Plus, I think Infinity didn’t sell as well as Cork Tree for the same reason that nobody’s records are selling that well: there’s so much turmoil in the music industry, so much downsizing, and people are finding different ways to get their music more and more all the time. There’s very little we can do about that as a band. All we can do is try to make great music and hope it connects with people.
GW Some of the guys in the band have gone through personal changes recently: Patrick is branching out as a songwriter for other artists, and Pete’s gone Hollywood and married a tabloid celebrity. Does all of this make it hard to be a band? Do you feel less unified these days?
TROHMAN If anything, we’re more together as a band than we ever were. All the stuff that goes on around us—all the unwanted attention that’s been thrust upon us—it makes us stronger when we get into a room and go, “Okay, now we’re going to be Fall Out Boy again.” The tabloid things and internet attention—that kind of stuff would break up other bands, but we’re getting along better than ever. I think we realize at the end of the day that we’re all we have and the only reason why we’re successful is because the four of us came together and decided to make music.
GW Now, it’s no secret that you love heavy metal. Do you ever see a day where you might get your ya-yas out in some sort of heavy metal side project?
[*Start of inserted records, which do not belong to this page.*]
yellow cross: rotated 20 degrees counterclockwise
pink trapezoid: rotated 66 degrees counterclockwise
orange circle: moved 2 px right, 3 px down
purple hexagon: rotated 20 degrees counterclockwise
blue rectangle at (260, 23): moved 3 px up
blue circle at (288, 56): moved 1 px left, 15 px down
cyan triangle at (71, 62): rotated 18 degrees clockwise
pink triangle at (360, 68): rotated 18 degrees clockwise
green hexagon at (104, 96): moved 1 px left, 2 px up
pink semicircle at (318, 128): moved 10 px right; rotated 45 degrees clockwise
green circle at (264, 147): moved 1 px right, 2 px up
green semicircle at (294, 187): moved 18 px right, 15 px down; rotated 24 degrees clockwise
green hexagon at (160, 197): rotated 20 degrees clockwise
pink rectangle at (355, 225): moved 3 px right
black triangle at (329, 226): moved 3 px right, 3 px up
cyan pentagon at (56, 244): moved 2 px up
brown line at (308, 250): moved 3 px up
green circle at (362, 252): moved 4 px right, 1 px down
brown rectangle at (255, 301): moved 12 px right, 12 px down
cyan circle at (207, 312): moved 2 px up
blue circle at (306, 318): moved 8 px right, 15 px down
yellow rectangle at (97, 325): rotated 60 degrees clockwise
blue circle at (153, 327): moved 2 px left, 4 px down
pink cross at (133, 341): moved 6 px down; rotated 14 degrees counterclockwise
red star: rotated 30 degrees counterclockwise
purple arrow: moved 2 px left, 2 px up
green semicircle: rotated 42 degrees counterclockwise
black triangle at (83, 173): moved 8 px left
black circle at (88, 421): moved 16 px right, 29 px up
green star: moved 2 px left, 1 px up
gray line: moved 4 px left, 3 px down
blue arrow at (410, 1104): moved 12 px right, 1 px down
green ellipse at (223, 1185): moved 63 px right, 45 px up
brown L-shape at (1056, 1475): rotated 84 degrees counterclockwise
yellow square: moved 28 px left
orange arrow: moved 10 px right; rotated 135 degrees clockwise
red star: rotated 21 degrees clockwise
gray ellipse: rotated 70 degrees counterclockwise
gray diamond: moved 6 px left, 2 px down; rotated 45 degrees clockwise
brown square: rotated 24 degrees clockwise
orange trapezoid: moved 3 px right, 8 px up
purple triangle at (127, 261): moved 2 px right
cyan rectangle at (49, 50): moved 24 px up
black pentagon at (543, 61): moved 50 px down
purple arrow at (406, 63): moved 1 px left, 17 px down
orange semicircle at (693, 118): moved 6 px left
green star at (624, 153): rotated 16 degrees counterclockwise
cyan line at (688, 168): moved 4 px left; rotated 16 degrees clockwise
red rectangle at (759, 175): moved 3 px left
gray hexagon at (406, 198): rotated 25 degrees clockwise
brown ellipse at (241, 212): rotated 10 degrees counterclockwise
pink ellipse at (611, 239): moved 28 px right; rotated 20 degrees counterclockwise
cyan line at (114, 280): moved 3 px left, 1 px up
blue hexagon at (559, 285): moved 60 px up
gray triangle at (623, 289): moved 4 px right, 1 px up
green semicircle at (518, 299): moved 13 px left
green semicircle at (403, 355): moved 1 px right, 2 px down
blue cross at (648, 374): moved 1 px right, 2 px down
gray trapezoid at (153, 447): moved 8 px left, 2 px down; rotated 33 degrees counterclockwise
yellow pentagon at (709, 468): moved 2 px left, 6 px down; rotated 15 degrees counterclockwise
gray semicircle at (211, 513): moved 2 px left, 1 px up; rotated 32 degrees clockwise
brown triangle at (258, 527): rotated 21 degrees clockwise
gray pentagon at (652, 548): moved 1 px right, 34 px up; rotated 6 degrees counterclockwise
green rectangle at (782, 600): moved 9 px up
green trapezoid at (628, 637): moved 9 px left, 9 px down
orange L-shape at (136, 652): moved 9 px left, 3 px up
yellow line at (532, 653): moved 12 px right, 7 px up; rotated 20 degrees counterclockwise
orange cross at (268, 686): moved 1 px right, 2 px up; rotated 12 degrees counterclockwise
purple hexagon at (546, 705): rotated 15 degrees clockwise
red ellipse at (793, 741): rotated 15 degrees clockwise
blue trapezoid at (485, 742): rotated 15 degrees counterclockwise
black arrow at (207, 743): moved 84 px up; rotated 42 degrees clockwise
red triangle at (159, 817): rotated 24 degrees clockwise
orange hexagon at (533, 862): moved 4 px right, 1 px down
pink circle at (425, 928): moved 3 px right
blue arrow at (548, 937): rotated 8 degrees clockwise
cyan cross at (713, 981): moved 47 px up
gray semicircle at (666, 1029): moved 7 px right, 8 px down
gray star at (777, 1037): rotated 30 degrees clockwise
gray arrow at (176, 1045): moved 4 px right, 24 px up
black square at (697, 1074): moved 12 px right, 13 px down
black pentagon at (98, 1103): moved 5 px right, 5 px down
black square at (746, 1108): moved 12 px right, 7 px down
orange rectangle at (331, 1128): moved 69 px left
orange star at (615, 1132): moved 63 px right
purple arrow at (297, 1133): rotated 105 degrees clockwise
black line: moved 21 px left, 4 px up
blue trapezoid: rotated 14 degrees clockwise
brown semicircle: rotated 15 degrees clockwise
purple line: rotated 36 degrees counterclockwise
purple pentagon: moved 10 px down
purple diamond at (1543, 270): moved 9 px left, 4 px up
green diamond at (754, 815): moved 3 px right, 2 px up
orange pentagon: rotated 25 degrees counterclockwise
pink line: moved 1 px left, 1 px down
TROHMAN I don’t know. It’s possible, maybe sometime in the future. But I would never do anything that conflicts with Fall Out Boy. That’s the funny thing that people don’t understand: yes, I do love heavy metal, but I also love the music we make in Fall Out Boy. And I’ve learned so much from these guys. From Patrick I’ve learned about R&B and soul music and about playing in the pocket. I’ve grown so much as a player by not playing heavy metal, as weird as that sounds. I don’t want to shred at 190 beats per minute all the time. That can get so boring. Holding back and showing people what you have in little flashes is so much more interesting. That’s the great thing about being in a band where everybody is so different: we teach one another, and then we become stronger.